Sheridan Township is a civil township of Mason County in the U.S. state of Michigan. As of the 2020 census, the township population was 1,044.

==History==
Sheridan Township was established in 1889. It was named for Philip Sheridan, a Union Army general.

==Geography==
The township is in eastern Mason County, bordered to the east by Lake County. According to the United States Census Bureau, the township has a total area of 35.93 sqmi, of which 34.27 sqmi are land and 1.66 sqmi, or 4.62%, are water. Round Lake is the largest of a cluster of more than seven lakes which cross the western side of the township. Tallman Lake is on the southern border of the township, crossing into Branch Township to the south.

==Demographics==
As of the census of 2000, there were 969 people, 409 households, and 280 families residing in the township. The population density was 28.2 PD/sqmi. There were 1,013 housing units at an average density of 29.5 /sqmi. The racial makeup of the township was 97.11% White, 0.21% African American, 0.52% Native American, 0.10% Asian, 0.52% from other races, and 1.55% from two or more races. Hispanic or Latino of any race were 1.44% of the population.

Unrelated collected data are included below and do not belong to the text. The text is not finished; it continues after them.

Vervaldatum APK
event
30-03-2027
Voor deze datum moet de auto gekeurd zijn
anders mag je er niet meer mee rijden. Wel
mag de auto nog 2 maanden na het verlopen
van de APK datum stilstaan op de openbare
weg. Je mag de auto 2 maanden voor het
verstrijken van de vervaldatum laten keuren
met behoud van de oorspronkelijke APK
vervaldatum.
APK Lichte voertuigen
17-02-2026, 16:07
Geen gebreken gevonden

There were 409 households, out of which 20.0% had children under the age of 18 living with them, 57.7% were married couples living together, 6.8% had a female householder with no husband present, and 31.5% were non-families. 25.9% of all households were made up of individuals, and 9.3% had someone living alone who was 65 years of age or older. The average household size was 2.33 and the average family size was 2.80.

In the township the population was spread out, with 19.9% under the age of 18, 5.9% from 18 to 24, 25.6% from 25 to 44, 31.5% from 45 to 64, and 17.1% who were 65 years of age or older. The median age was 44 years. For every 100 females, there were 100.2 males. For every 100 females age 18 and over, there were 102.6 males.

The median income for a household in the township was $30,357, and the median income for a family was $35,000. Males had a median income of $34,167 versus $22,917 for females. The per capita income for the township was $17,679. About 10.2% of families and 15.3% of the population were below the poverty line, including 29.6% of those under age 18 and 8.2% of those age 65 or over.